Data records
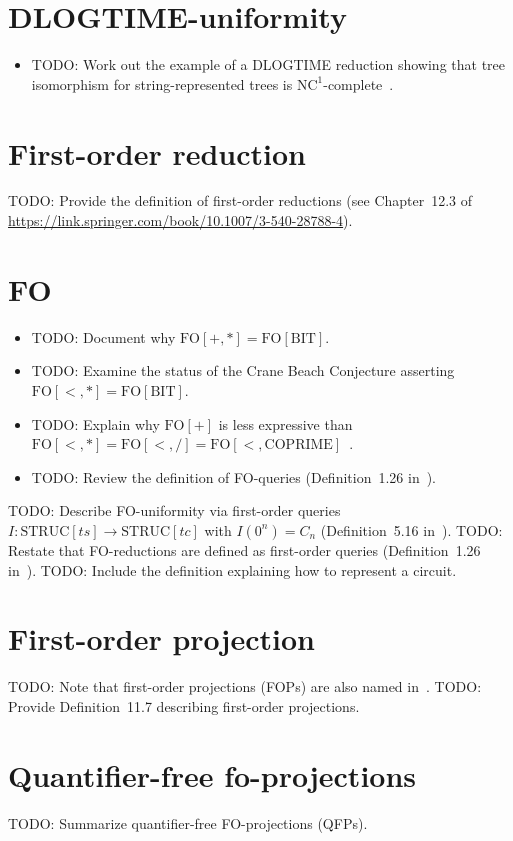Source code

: \section{DLOGTIME-uniformity}
\begin{itemize}
\item TODO: Work out the example of a DLOGTIME reduction showing that tree isomorphism for string-represented trees is $\text{NC}^1$-complete~\cite{694595}.
\end{itemize}


\section{First-order reduction}
TODO: Provide the definition of first-order reductions (see Chapter~12.3 of \url{https://link.springer.com/book/10.1007/3-540-28788-4}).

\section{FO}
\begin{itemize}
\item TODO: Document why $\text{FO}[+, *] = \text{FO}[\mathrm{BIT}]$.
\item TODO: Examine the status of the Crane Beach Conjecture asserting $\text{FO}[<, *] = \text{FO}[\mathrm{BIT}]$.
\item TODO: Explain why $\text{FO}[+]$ is less expressive than $\text{FO}[<, *] = \text{FO}[<, /] = \text{FO}[<, \mathrm{COPRIME}]$~\cite{10.1002/malq.200310041}.
\item TODO: Review the definition of FO-queries (Definition~1.26 in~\cite{Immerman1999-IMMDC}).
\end{itemize}
TODO: Describe FO-uniformity via first-order queries $I : \mathrm{STRUC}[ts] \rightarrow \mathrm{STRUC}[tc]$ with $I(0^n) = C_n$ (Definition~5.16 in~\cite{Immerman1999-IMMDC}).
TODO: Restate that FO-reductions are defined as first-order queries (Definition~1.26 in~\cite{Immerman1999-IMMDC}).
TODO: Include the definition explaining how to represent a circuit.

\section{First-order projection}
TODO: Note that first-order projections (FOPs) are also named in~\cite{Immerman1999-IMMDC}.
TODO: Provide Definition~11.7 describing first-order projections.
\section{Quantifier-free fo-projections}
TODO: Summarize quantifier-free FO-projections (QFPs).

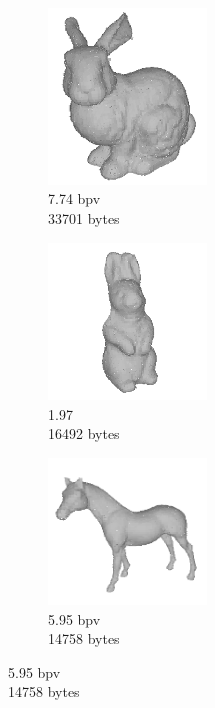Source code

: \begin{figure}[t]
        \begin{subfigure}[b]{4.4cm}
                \includegraphics[width=4.2cm]{images/results/compression/bunnyd}
                \caption{7.74 bpv\\33701 bytes}
                \label{fig:FIG_BUNNYD}
        \end{subfigure}%
        \begin{subfigure}[b]{4.4cm}
                \includegraphics[width=4.2cm]{images/results/compression/rabbitd}
                \caption{1.97\\16492 bytes}
                \label{fig:FIG_RABBITD}
        \end{subfigure}%
        \begin{subfigure}[b]{4.4cm}
                \includegraphics[width=4.2cm]{images/results/compression/horsed}
                \caption{5.95 bpv\\14758 bytes}
                \label{fig:FIG_HORSED}
        \end{subfigure}
        

\end{figure}
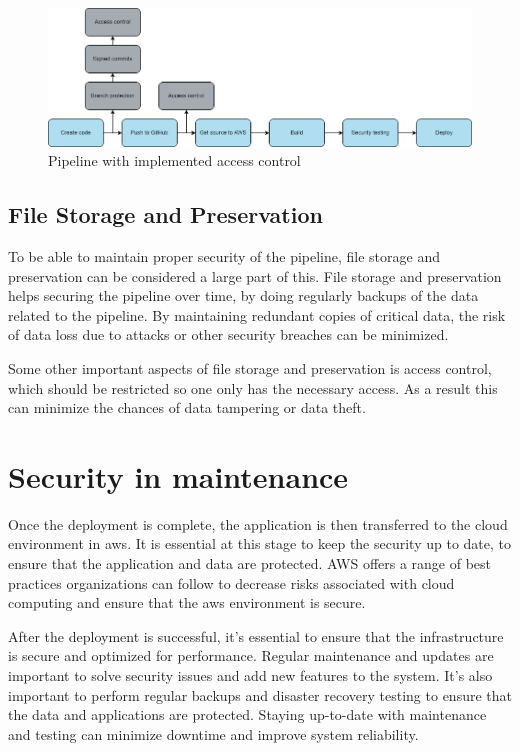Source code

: \vspace{2mm}
\begin{figure}[H]
    \centering
    \includegraphics[width=0.8\columnwidth]{Images/pipeline7.png}
    \caption{Pipeline with implemented access control}
    \label{fig: Pipeline with implemented access control}
\end{figure}
 
\subsection{File Storage and Preservation}
To be able to maintain proper security of the pipeline, file storage and preservation can be considered a large part of this. File storage and preservation helps securing the pipeline over time, by doing regularly backups of the data related to the pipeline. By maintaining redundant copies of critical data, the risk of data loss due to attacks or other security breaches can be minimized. 

Some other important aspects of file storage and preservation is access control, which should be restricted so one only has the necessary access. As a result this can minimize the chances of data tampering or data theft.

\section{Security in maintenance}
Once the deployment is complete, the application is then transferred to the cloud environment in \acrlong{aws}. It is essential at this stage to keep the security up to date, to ensure that the application and data are protected. AWS offers a range of best practices organizations can follow to decrease risks associated with cloud computing and ensure that the  \acrshort{aws} environment is secure.

After the deployment is successful, it's essential to ensure that the infrastructure is secure and optimized for performance. Regular maintenance and updates are important to solve security issues and add new features to the system. It's also important to perform regular backups and disaster recovery testing to ensure that the data and applications are protected. 
Staying up-to-date with maintenance and testing can minimize downtime and improve system reliability. 

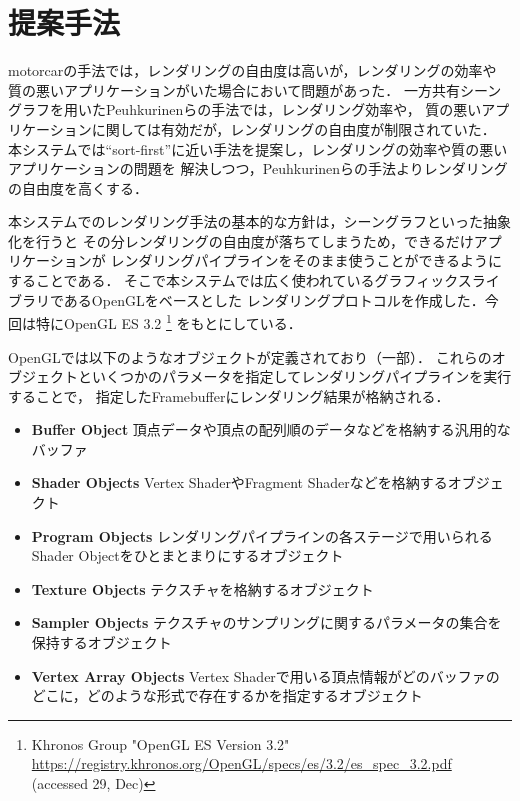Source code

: \section{提案手法}

motorcarの手法では，レンダリングの自由度は高いが，レンダリングの効率や
質の悪いアプリケーションがいた場合において問題があった．
一方共有シーングラフを用いたPeuhkurinenらの手法では，レンダリング効率や，
質の悪いアプリケーションに関しては有効だが，レンダリングの自由度が制限されていた．
本システムでは``sort-first''に近い手法を提案し，レンダリングの効率や質の悪いアプリケーションの問題を
解決しつつ，Peuhkurinenらの手法よりレンダリングの自由度を高くする．

本システムでのレンダリング手法の基本的な方針は，シーングラフといった抽象化を行うと
その分レンダリングの自由度が落ちてしまうため，できるだけアプリケーションが
レンダリングパイプラインをそのまま使うことができるようにすることである．
そこで本システムでは広く使われているグラフィックスライブラリであるOpenGLをベースとした
レンダリングプロトコルを作成した．今回は特にOpenGL ES 3.2
\footnote{Khronos Group "OpenGL ES Version 3.2" \url{https://registry.khronos.org/OpenGL/specs/es/3.2/es_spec_3.2.pdf} (accessed 29, Dec)}
をもとにしている．

OpenGLでは以下のようなオブジェクトが定義されており（一部）．
これらのオブジェクトといくつかのパラメータを指定してレンダリングパイプラインを実行することで，
指定したFramebufferにレンダリング結果が格納される．
\begin{itemize}
  \item \textbf{Buffer Object} 頂点データや頂点の配列順のデータなどを格納する汎用的なバッファ
  \item \textbf{Shader Objects} Vertex ShaderやFragment Shaderなどを格納するオブジェクト
  \item \textbf{Program Objects} レンダリングパイプラインの各ステージで用いられるShader Objectをひとまとまりにするオブジェクト
  \item \textbf{Texture Objects} テクスチャを格納するオブジェクト
  \item \textbf{Sampler Objects} テクスチャのサンプリングに関するパラメータの集合を保持するオブジェクト
  \item \textbf{Vertex Array Objects}
        Vertex Shaderで用いる頂点情報がどのバッファのどこに，どのような形式で存在するかを指定するオブジェクト
\end{itemize}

[WRITTEN TASK]
Exactly as written, restate all of the data, leaving out the images.

[TASK RESULT]
Source code

: \section{DLOGTIME-uniformity}
\begin{itemize}
\item TODO: Work out the example of a DLOGTIME reduction showing that tree isomorphism for string-represented trees is $\text{NC}^1$-complete~\cite{694595}.
\end{itemize}


\section{First-order reduction}
TODO: Provide the definition of first-order reductions (see Chapter~12.3 of \url{https://link.springer.com/book/10.1007/3-540-28788-4}).

\section{FO}
\begin{itemize}
\item TODO: Document why $\text{FO}[+, *] = \text{FO}[\mathrm{BIT}]$.
\item TODO: Examine the status of the Crane Beach Conjecture asserting $\text{FO}[<, *] = \text{FO}[\mathrm{BIT}]$.
\item TODO: Explain why $\text{FO}[+]$ is less expressive than $\text{FO}[<, *] = \text{FO}[<, /] = \text{FO}[<, \mathrm{COPRIME}]$~\cite{10.1002/malq.200310041}.
\item TODO: Review the definition of FO-queries (Definition~1.26 in~\cite{Immerman1999-IMMDC}).
\end{itemize}
TODO: Describe FO-uniformity via first-order queries $I : \mathrm{STRUC}[ts] \rightarrow \mathrm{STRUC}[tc]$ with $I(0^n) = C_n$ (Definition~5.16 in~\cite{Immerman1999-IMMDC}).
TODO: Restate that FO-reductions are defined as first-order queries (Definition~1.26 in~\cite{Immerman1999-IMMDC}).
TODO: Include the definition explaining how to represent a circuit.

\section{First-order projection}
TODO: Note that first-order projections (FOPs) are also named in~\cite{Immerman1999-IMMDC}.
TODO: Provide Definition~11.7 describing first-order projections.
\section{Quantifier-free fo-projections}
TODO: Summarize quantifier-free FO-projections (QFPs).

Source code

: \begin{figure}[t]
        \begin{subfigure}[b]{4.4cm}
                \includegraphics[width=4.2cm]{images/results/compression/bunnyd}
                \caption{7.74 bpv\\33701 bytes}
                \label{fig:FIG_BUNNYD}
        \end{subfigure}%
        \begin{subfigure}[b]{4.4cm}
                \includegraphics[width=4.2cm]{images/results/compression/rabbitd}
                \caption{1.97\\16492 bytes}
                \label{fig:FIG_RABBITD}
        \end{subfigure}%
        \begin{subfigure}[b]{4.4cm}
                \includegraphics[width=4.2cm]{images/results/compression/horsed}
                \caption{5.95 bpv\\14758 bytes}
                \label{fig:FIG_HORSED}
        \end{subfigure}
        

\end{figure}
Source code

: \vspace{2mm}
\begin{figure}[H]
    \centering
    \includegraphics[width=0.8\columnwidth]{Images/pipeline7.png}
    \caption{Pipeline with implemented access control}
    \label{fig: Pipeline with implemented access control}
\end{figure}
 
\subsection{File Storage and Preservation}
To be able to maintain proper security of the pipeline, file storage and preservation can be considered a large part of this. File storage and preservation helps securing the pipeline over time, by doing regularly backups of the data related to the pipeline. By maintaining redundant copies of critical data, the risk of data loss due to attacks or other security breaches can be minimized. 

Some other important aspects of file storage and preservation is access control, which should be restricted so one only has the necessary access. As a result this can minimize the chances of data tampering or data theft.

\section{Security in maintenance}
Once the deployment is complete, the application is then transferred to the cloud environment in \acrlong{aws}. It is essential at this stage to keep the security up to date, to ensure that the application and data are protected. AWS offers a range of best practices organizations can follow to decrease risks associated with cloud computing and ensure that the  \acrshort{aws} environment is secure.

After the deployment is successful, it's essential to ensure that the infrastructure is secure and optimized for performance. Regular maintenance and updates are important to solve security issues and add new features to the system. It's also important to perform regular backups and disaster recovery testing to ensure that the data and applications are protected. 
Staying up-to-date with maintenance and testing can minimize downtime and improve system reliability. 

Source code

: \section{提案手法}

motorcarの手法では，レンダリングの自由度は高いが，レンダリングの効率や
質の悪いアプリケーションがいた場合において問題があった．
一方共有シーングラフを用いたPeuhkurinenらの手法では，レンダリング効率や，
質の悪いアプリケーションに関しては有効だが，レンダリングの自由度が制限されていた．
本システムでは``sort-first''に近い手法を提案し，レンダリングの効率や質の悪いアプリケーションの問題を
解決しつつ，Peuhkurinenらの手法よりレンダリングの自由度を高くする．

本システムでのレンダリング手法の基本的な方針は，シーングラフといった抽象化を行うと
その分レンダリングの自由度が落ちてしまうため，できるだけアプリケーションが
レンダリングパイプラインをそのまま使うことができるようにすることである．
そこで本システムでは広く使われているグラフィックスライブラリであるOpenGLをベースとした
レンダリングプロトコルを作成した．今回は特にOpenGL ES 3.2
\footnote{Khronos Group "OpenGL ES Version 3.2" \url{https://registry.khronos.org/OpenGL/specs/es/3.2/es_spec_3.2.pdf} (accessed 29, Dec)}
をもとにしている．

OpenGLでは以下のようなオブジェクトが定義されており（一部）．
これらのオブジェクトといくつかのパラメータを指定してレンダリングパイプラインを実行することで，
指定したFramebufferにレンダリング結果が格納される．
\begin{itemize}
  \item \textbf{Buffer Object} 頂点データや頂点の配列順のデータなどを格納する汎用的なバッファ
  \item \textbf{Shader Objects} Vertex ShaderやFragment Shaderなどを格納するオブジェクト
  \item \textbf{Program Objects} レンダリングパイプラインの各ステージで用いられるShader Objectをひとまとまりにするオブジェクト
  \item \textbf{Texture Objects} テクスチャを格納するオブジェクト
  \item \textbf{Sampler Objects} テクスチャのサンプリングに関するパラメータの集合を保持するオブジェクト
  \item \textbf{Vertex Array Objects}
        Vertex Shaderで用いる頂点情報がどのバッファのどこに，どのような形式で存在するかを指定するオブジェクト
\end{itemize}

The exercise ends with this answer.